The file /usr/share/apm-server/bin/ingest/pipeline/definition.json does not exist on either of the two nodes.

Node JS Agent:

// APM agent --------------------------------------------------
var apm = require('elastic-apm-node').start({
  serviceName: 'kafka-ui-dxm-app',  
  serverUrl: '<es>:8200',
  // verifyServerCert: false,
  serverCaCertFile: './ssl/AWS-ES-CLUSTER-CA.pem',
  environment: 'elk-dev'
});

Can you please advise what might be going wrong

Thanks

Hi @preetish_P,

It looks like the APM Server on the 2nd node is unable to access its pipeline definition, which seems strange, however, this is an old version that I'm a bit unfamiliar with and may have a bug?

  1. Could you make sure that you configuration file on the 2nd node is exactly the same as the configuration file on your first node?
  2. If both files are the same or the error persists, you can disable the creation of ingest pipeline on the 2nd node (General configuration options | APM User Guide [7.16] | Elastic). I highly recommend that at least one of the APM Servers has that option set to true (default), otherwise APM Server may not work as expected.

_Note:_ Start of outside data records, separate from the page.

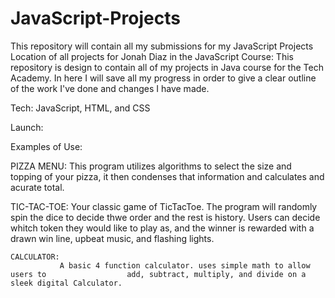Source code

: # JavaScript-Projects
This repository will contain all my submissions for my JavaScript Projects
Location of all projects for Jonah Diaz in the JavaScript Course: This repository is design to contain all of my projects in Java course for the Tech Academy. In here I will save all my progress in order to give a clear outline of the work I've done and changes I have made.

Tech: JavaScript, HTML, and CSS

Launch:

Examples of Use:
  
  
   PIZZA MENU:
              This program utilizes algorithms to select the size and topping of                 your pizza, it then condenses that information and calculates and                   acurate total.
              
   
   TIC-TAC-TOE:
               Your classic game of TicTacToe. The program will randomly spin                      the dice to decide thwe order and the rest is history. Users                        can decide whitch token they would like to play as, and the                        winner is rewarded with a drawn win line, upbeat music, and                        flashing lights.
    
    
    CALCULATOR:
               A basic 4 function calculator. uses simple math to allow users to                  add, subtract, multiply, and divide on a sleek digital Calculator.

7.11.x is quite an old version to be running. Is there any chance you can upgrade your stack to run more up to date versions of the 7.x branch? 7.17.x is going to be supported for a while, so you may want to use that instead.

Hi @marclop

Thanks for your reply. Adding the below in apm-server.yml resolved the issue:

apm-server.register.ingest.pipeline.enabled: false

Can both the nodes have this setting once APM is 'bootstrapped' i.e. apm* indices are created?

Thanks

They could, but if you upgrade the APM Server version and forget to set that setting back to true, then you will be running with outdated ingest pipelines.

I would recommend having at least 1 APM Server with that setting set to true.

1 Like

This topic was automatically closed 20 days after the last reply. New replies are no longer allowed.